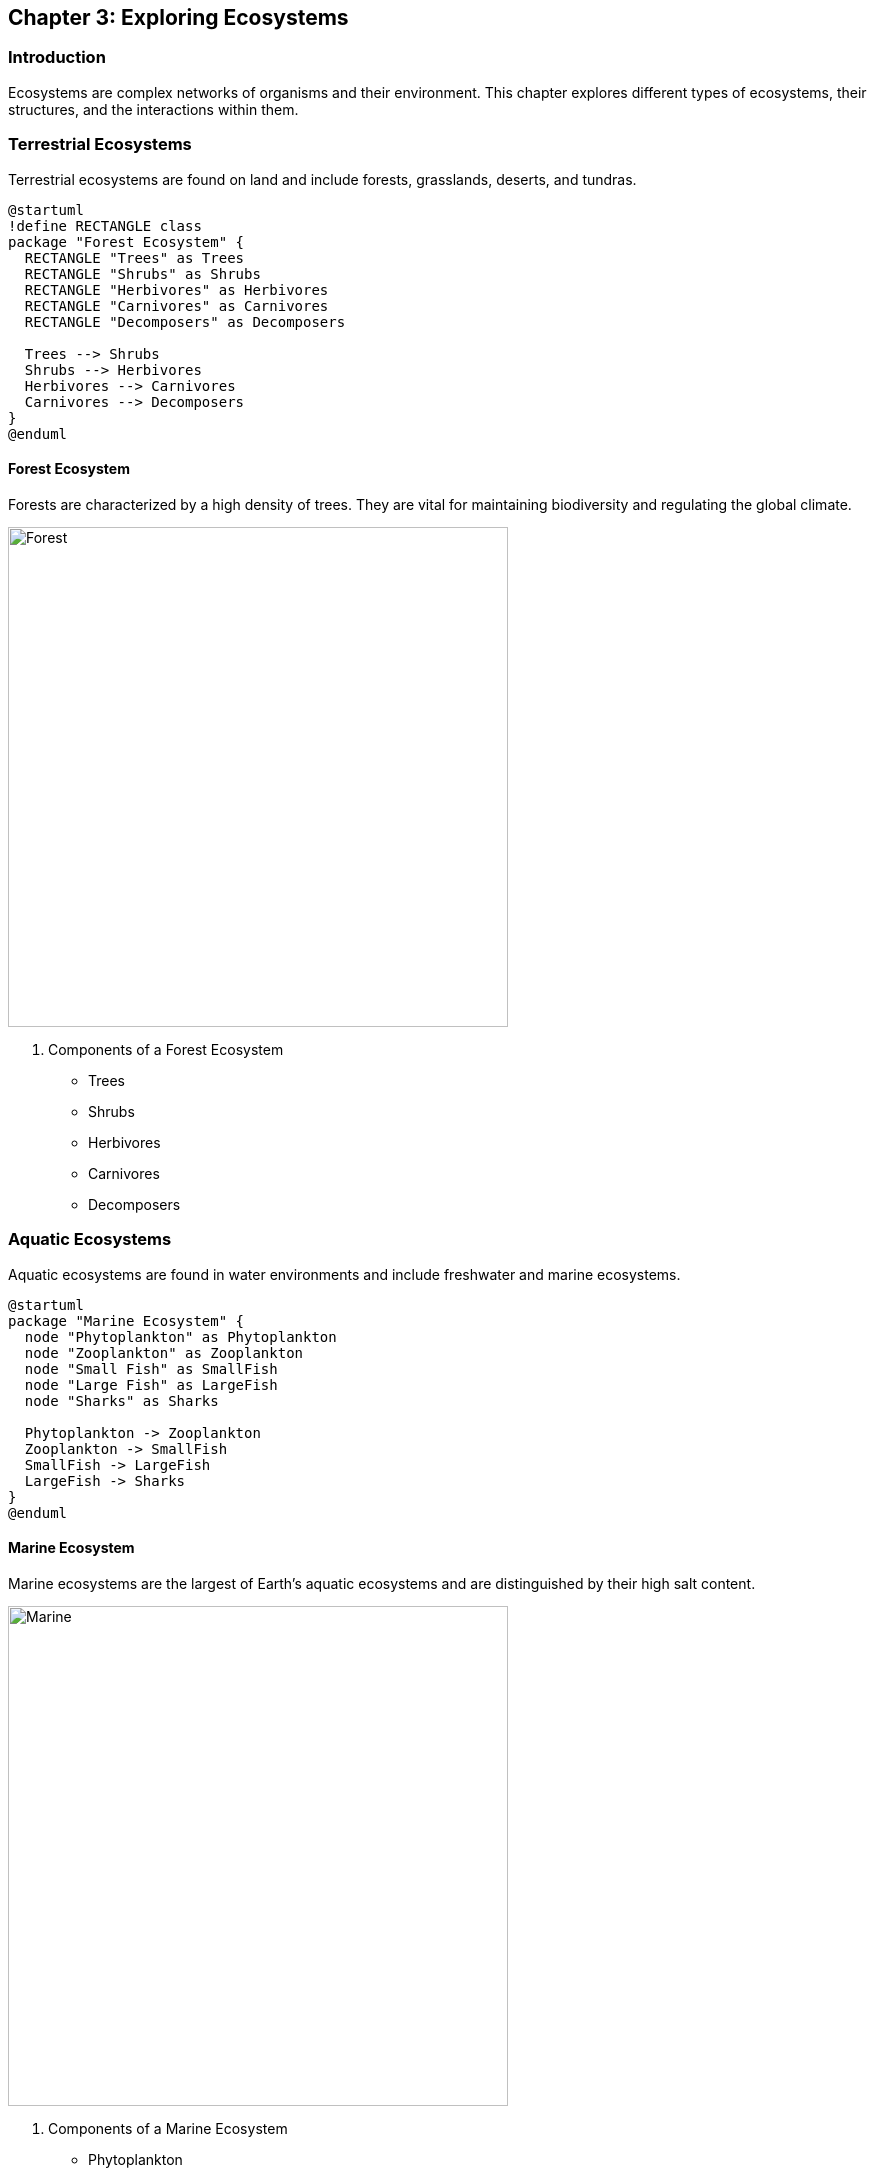== Chapter 3: Exploring Ecosystems

=== Introduction

Ecosystems are complex networks of organisms and their environment. This chapter explores different types of ecosystems, their structures, and the interactions within them.

=== Terrestrial Ecosystems

Terrestrial ecosystems are found on land and include forests, grasslands, deserts, and tundras.

[plantuml, forest_diagram, png, width=600, align=center]
----
@startuml
!define RECTANGLE class
package "Forest Ecosystem" {
  RECTANGLE "Trees" as Trees
  RECTANGLE "Shrubs" as Shrubs
  RECTANGLE "Herbivores" as Herbivores
  RECTANGLE "Carnivores" as Carnivores
  RECTANGLE "Decomposers" as Decomposers

  Trees --> Shrubs
  Shrubs --> Herbivores
  Herbivores --> Carnivores
  Carnivores --> Decomposers
}
@enduml
----

==== Forest Ecosystem

Forests are characterized by a high density of trees. They are vital for maintaining biodiversity and regulating the global climate.

image::forest_2.jpg[Forest, width=500, align=center]

. Components of a Forest Ecosystem
* Trees
* Shrubs
* Herbivores
* Carnivores
* Decomposers

=== Aquatic Ecosystems

Aquatic ecosystems are found in water environments and include freshwater and marine ecosystems.

[plantuml, marine_ecosystem, png, width=600, align=center]
----
@startuml
package "Marine Ecosystem" {
  node "Phytoplankton" as Phytoplankton
  node "Zooplankton" as Zooplankton
  node "Small Fish" as SmallFish
  node "Large Fish" as LargeFish
  node "Sharks" as Sharks

  Phytoplankton -> Zooplankton
  Zooplankton -> SmallFish
  SmallFish -> LargeFish
  LargeFish -> Sharks
}
@enduml
----

==== Marine Ecosystem

Marine ecosystems are the largest of Earth's aquatic ecosystems and are distinguished by their high salt content.

image::marine.jpg[Marine, width=500, align=center]

. Components of a Marine Ecosystem
* Phytoplankton
* Zooplankton
* Small Fish
* Large Fish
* Sharks

=== Energy Flow in Ecosystems

Energy flows through ecosystems via food chains and food webs, starting with producers and moving up to apex predators.

[mermaid, energy_flow, png, width=600, align=center]
----
graph TD
    A[Sun] --> B[Plants]
    B --> C[Herbivores]
    C --> D[Carnivores]
    D --> E[Decomposers]
----

=== Nutrient Cycling

Nutrients cycle through ecosystems, ensuring that essential elements are reused and recycled.

[mermaid, nutrient_cycle, png, width=600, align=center]
----
graph LR
    A[Plants] --> B[Animals]
    B --> C[Decomposers]
    C --> D[Soil]
    D --> A
----

=== Conclusion

Understanding ecosystems is crucial for environmental conservation and management. By studying the interactions within ecosystems, we can better protect and sustain our natural world.

=== Further Reading

For more information on ecosystems and their importance, check out the following resources:

* https://www.worldwildlife.org[World Wildlife Fund]
* https://www.nature.org[The Nature Conservancy]
* https://www.nationalgeographic.com[National Geographic]

=== References

1. Odum, E. P. (1971). _Fundamentals of Ecology_. Philadelphia: W.B. Saunders Company.
2. Chapin, F. S., Matson, P. A., & Mooney, H. A. (2002). _Principles of Terrestrial Ecosystem Ecology_. New York: Springer.

=== Appendix

==== Image and Diagram Credits

* Forest: Photo by Steven Kamenar on Unsplash
* Marine: Photo by Polina Kuzovkova on Unsplash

○ ○ ○ ○ ○

• **Try it**: Each line with the word "plantuml" in the records above belongs in the result; copy all of them.

• **Answer for this exercise**:
[plantuml, forest_diagram, png, width=600, align=center]
[plantuml, marine_ecosystem, png, width=600, align=center]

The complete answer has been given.